Where we stand in this debate today
No resolution. The debate between the two projects has not been closed, but it has transformed notably since 2020. Al-Jabiri's passing (2010) made his project more an object of critical assessment than a living research program, while Taha Abd al-Rahman continued developing his fiduciary project in works like "The Frontiers of Vigilance" (2018) and "The Religion of Modesty" (2017), widening the gap between the projects in terms of productive dynamism. However, a new generation of researchers - in Morocco, the Gulf, and Malaysia - has begun transcending the binary polarization, benefiting from al-Jabiri's analytical tools without adopting his reductionist tendency, and from Taha's conceptual depth without closure within his system. Third approaches have also emerged (like Abd Allah al-Arawi's late works, and attempts by Hassan Hanafi and Abu Yarab al-Marzuqi) that reformulate the same question: not "reason or revelation," but "which rationality accommodates revelation without dissolving in it or negating it?" The general trend moves toward more complex syntheses that transcend the initial dualisms of both projects.

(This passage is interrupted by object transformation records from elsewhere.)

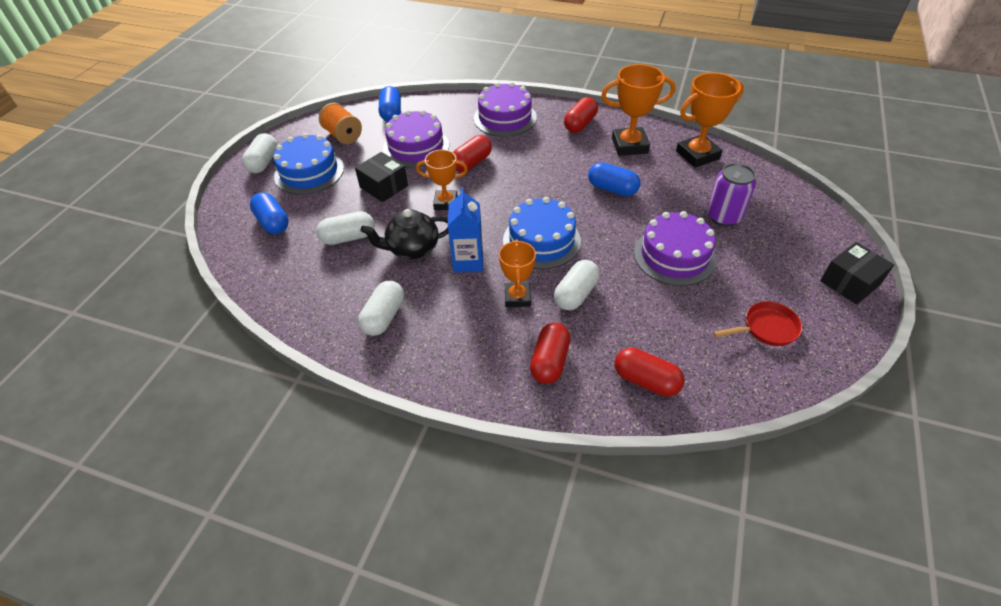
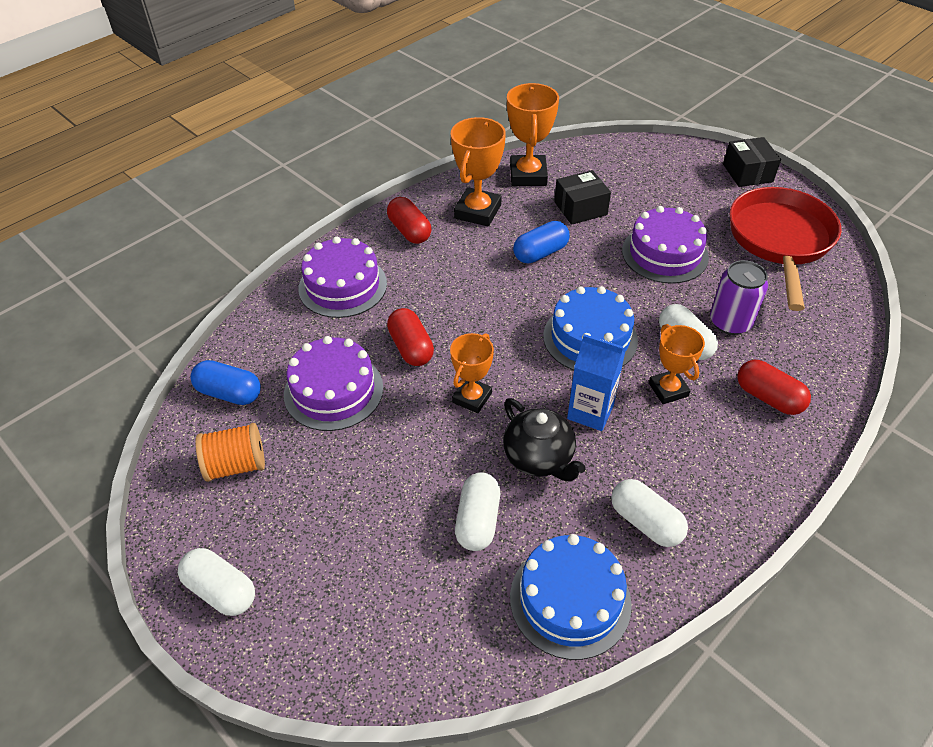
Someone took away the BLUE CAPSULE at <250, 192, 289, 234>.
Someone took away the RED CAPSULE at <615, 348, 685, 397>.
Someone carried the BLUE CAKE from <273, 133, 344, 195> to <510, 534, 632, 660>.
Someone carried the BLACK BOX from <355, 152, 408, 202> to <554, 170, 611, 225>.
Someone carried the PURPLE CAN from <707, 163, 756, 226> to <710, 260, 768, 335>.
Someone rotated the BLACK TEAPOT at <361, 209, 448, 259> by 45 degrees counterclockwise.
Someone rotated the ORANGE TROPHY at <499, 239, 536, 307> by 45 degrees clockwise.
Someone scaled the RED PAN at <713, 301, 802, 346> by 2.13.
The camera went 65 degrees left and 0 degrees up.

From the angle of rational preference (site methodology)
The rational preference methodology does not align with any project in a closed manner, but asks: which framework allows for more coherent probabilistic weighing of combined evidence? From this perspective, al-Jabiri's project provides valuable deconstructive tools but falls into self-tension when it judges heritage with reason that itself acknowledges its historicity - this weakens its objectivity claims. Taha's project avoids this tension by explicitly declaring its fiduciary position, but pays a price in communicability with those who do not share this horizon. Cumulative rational preference suggests that the most coherent framework is one that combines epistemological critique of heritage (al-Jabiri's strength) and openness to revelation as a cognitive source not reducible to its historical conditions (Taha's strength) - without meaning naive eclecticism, but conscious weighing of each position's costs and benefits. This is precisely what makes the question open and philosophically productive.